Summary of report content
With an ongoing focus on carers in Solihull and gathering feedback from local carers who told us their experiences. Healthwatch Solihull chose to explore support for carers who are caring for someone over 75 as one of their priority areas for the year. They organised focus groups which 19 people attended.
Many of the carers spoke of struggling to get GP appointments in some circumstances whether for the person they care for or for themselves. Being recognised as a Carer with their GP was something that participants felt was important and that there was a need for a system that recognised them as a carer when they were making an appointment. However, it was largely felt that even when they had informed their GP that they were a Carer by way of a form, their respective GP practices had not then used that information or had lost it.

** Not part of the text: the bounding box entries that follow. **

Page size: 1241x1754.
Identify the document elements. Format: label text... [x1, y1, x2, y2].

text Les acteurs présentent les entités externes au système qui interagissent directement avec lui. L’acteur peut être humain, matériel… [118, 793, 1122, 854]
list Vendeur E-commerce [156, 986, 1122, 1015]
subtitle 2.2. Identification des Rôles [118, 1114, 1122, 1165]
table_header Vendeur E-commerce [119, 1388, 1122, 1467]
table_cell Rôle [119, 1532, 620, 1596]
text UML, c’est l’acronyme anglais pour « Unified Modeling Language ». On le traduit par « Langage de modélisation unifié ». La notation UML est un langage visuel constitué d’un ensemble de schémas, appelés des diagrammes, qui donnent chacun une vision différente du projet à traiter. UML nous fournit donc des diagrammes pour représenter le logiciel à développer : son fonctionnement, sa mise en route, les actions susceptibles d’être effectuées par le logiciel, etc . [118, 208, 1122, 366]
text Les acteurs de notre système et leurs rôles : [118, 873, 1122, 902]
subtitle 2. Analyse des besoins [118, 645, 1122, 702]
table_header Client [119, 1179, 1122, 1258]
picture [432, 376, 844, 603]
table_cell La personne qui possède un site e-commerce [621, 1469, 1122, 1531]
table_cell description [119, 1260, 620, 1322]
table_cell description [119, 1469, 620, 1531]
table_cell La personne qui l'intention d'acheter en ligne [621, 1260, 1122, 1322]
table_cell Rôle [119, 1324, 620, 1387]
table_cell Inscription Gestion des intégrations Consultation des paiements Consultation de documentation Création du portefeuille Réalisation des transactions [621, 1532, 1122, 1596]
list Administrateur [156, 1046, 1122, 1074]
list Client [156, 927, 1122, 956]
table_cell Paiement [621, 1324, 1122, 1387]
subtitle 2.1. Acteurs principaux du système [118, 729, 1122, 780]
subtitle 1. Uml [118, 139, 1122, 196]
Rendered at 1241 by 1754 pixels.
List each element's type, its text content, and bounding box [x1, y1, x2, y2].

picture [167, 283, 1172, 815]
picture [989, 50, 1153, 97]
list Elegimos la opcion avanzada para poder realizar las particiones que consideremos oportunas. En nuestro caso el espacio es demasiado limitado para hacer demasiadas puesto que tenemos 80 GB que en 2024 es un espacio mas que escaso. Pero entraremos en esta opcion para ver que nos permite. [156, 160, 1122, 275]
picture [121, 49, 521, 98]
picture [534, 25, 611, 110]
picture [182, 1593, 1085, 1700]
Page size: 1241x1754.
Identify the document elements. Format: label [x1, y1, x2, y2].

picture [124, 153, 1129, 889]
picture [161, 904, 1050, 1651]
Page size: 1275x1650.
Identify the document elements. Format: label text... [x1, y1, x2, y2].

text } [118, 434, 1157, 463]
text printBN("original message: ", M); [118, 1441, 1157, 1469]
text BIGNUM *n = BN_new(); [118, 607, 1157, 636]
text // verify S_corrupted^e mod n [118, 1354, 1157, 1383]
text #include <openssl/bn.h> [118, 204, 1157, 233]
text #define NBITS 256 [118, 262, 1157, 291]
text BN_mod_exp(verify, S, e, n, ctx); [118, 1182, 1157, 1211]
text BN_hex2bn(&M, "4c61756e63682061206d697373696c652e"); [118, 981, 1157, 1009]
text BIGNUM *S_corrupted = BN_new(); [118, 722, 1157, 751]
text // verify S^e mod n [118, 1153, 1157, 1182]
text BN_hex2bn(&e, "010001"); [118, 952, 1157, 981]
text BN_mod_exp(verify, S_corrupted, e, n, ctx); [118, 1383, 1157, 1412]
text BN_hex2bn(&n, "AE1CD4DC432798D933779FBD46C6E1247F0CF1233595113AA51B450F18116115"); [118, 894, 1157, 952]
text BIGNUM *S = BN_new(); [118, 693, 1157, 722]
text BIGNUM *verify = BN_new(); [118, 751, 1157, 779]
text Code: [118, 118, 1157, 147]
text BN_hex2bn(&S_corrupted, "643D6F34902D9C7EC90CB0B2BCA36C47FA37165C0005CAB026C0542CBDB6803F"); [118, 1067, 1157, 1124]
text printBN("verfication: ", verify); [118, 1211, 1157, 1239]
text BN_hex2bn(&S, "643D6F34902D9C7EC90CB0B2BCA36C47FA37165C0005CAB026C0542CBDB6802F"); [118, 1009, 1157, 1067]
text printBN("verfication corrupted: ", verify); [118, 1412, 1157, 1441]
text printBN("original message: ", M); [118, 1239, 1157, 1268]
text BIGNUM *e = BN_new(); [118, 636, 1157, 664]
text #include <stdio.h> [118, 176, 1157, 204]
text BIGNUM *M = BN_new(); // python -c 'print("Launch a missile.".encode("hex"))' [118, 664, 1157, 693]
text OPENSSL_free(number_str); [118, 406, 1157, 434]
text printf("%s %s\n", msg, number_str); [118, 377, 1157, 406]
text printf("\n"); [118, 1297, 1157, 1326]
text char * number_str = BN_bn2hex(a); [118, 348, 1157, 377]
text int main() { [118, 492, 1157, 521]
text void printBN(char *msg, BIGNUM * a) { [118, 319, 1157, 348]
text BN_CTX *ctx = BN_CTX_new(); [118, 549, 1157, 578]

Participants generally felt that they were not involved in the decision making around the care of the person that they care for. They felt that they were excluded by professionals rather than included and that their experiences of trying to tell professionals about how the person that they care for is on a day to day basis was not listened to.
Although participants spoke about care assessments for the people that they care for, there was very little mention of them having had their own Carers Assessments. Only one person mentioned a Carers Assessment, and this was in relation to having had a long wait for an assessment and being given misinformation on how long they might have to wait.
Some of the participants said that the person that they care for also had domiciliary care, either funded by the local authority or self-funded. Those that spoke about domiciliary care told of late or missed calls and how this meant that they could not rely on the care provision. One spoke of how a lack of flexibility in the times of calls meant that they may have to give up their paid work outside the home.
Participants spoke about how if the person that they care for was a self-funder there was a lack of support. When they tried to access any additional support in their care, they were generally told that as self-funders there was no assistance available.
When participants spoke about their own health there was a recognition that caring can have a detrimental impact on their health. Participants felt that there was a lack of recognition and support around their mental wellbeing concerns.
All said that things across services are improving. They were frequently asked for feedback from different people and would like to see changes. All felt the new Solihull Council Carers Strategy accurately reflected their views
The report includes 7 recommendations to deal with the issues raised by the carers. The report contains responses from providers.